(Task): Every record below must be returned exactly as it was received.

(Entries provided):
[Start of section]
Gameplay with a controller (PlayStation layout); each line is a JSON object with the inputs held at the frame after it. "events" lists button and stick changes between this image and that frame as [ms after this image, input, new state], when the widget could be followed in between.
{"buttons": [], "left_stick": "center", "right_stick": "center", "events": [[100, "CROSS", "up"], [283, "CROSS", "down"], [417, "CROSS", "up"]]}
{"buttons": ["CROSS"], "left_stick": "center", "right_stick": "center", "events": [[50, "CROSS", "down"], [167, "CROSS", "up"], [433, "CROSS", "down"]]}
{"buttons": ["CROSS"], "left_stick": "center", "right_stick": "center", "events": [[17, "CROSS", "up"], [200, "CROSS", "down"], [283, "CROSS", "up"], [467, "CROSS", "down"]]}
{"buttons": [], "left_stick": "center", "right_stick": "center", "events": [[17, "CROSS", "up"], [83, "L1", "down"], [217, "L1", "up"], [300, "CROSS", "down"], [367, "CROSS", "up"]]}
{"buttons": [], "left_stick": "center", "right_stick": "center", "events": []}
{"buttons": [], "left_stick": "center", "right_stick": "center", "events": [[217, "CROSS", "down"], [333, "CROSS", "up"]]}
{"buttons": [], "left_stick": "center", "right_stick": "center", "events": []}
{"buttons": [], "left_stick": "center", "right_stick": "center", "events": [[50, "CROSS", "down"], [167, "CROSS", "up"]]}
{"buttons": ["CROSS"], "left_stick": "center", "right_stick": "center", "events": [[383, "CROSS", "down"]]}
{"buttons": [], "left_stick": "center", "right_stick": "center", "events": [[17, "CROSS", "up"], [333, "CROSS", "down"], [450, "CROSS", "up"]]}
[End of section]
(Written reply):
Gameplay with a controller (PlayStation layout); each line is a JSON object with the inputs held at the frame after it. "events" lists button and stick changes between this image and that frame as [ms after this image, input, new state], when the widget could be followed in between.
{"buttons": [], "left_stick": "center", "right_stick": "center", "events": [[100, "CROSS", "up"], [283, "CROSS", "down"], [417, "CROSS", "up"]]}
{"buttons": ["CROSS"], "left_stick": "center", "right_stick": "center", "events": [[50, "CROSS", "down"], [167, "CROSS", "up"], [433, "CROSS", "down"]]}
{"buttons": ["CROSS"], "left_stick": "center", "right_stick": "center", "events": [[17, "CROSS", "up"], [200, "CROSS", "down"], [283, "CROSS", "up"], [467, "CROSS", "down"]]}
{"buttons": [], "left_stick": "center", "right_stick": "center", "events": [[17, "CROSS", "up"], [83, "L1", "down"], [217, "L1", "up"], [300, "CROSS", "down"], [367, "CROSS", "up"]]}
{"buttons": [], "left_stick": "center", "right_stick": "center", "events": []}
{"buttons": [], "left_stick": "center", "right_stick": "center", "events": [[217, "CROSS", "down"], [333, "CROSS", "up"]]}
{"buttons": [], "left_stick": "center", "right_stick": "center", "events": []}
{"buttons": [], "left_stick": "center", "right_stick": "center", "events": [[50, "CROSS", "down"], [167, "CROSS", "up"]]}
{"buttons": ["CROSS"], "left_stick": "center", "right_stick": "center", "events": [[383, "CROSS", "down"]]}
{"buttons": [], "left_stick": "center", "right_stick": "center", "events": [[17, "CROSS", "up"], [333, "CROSS", "down"], [450, "CROSS", "up"]]}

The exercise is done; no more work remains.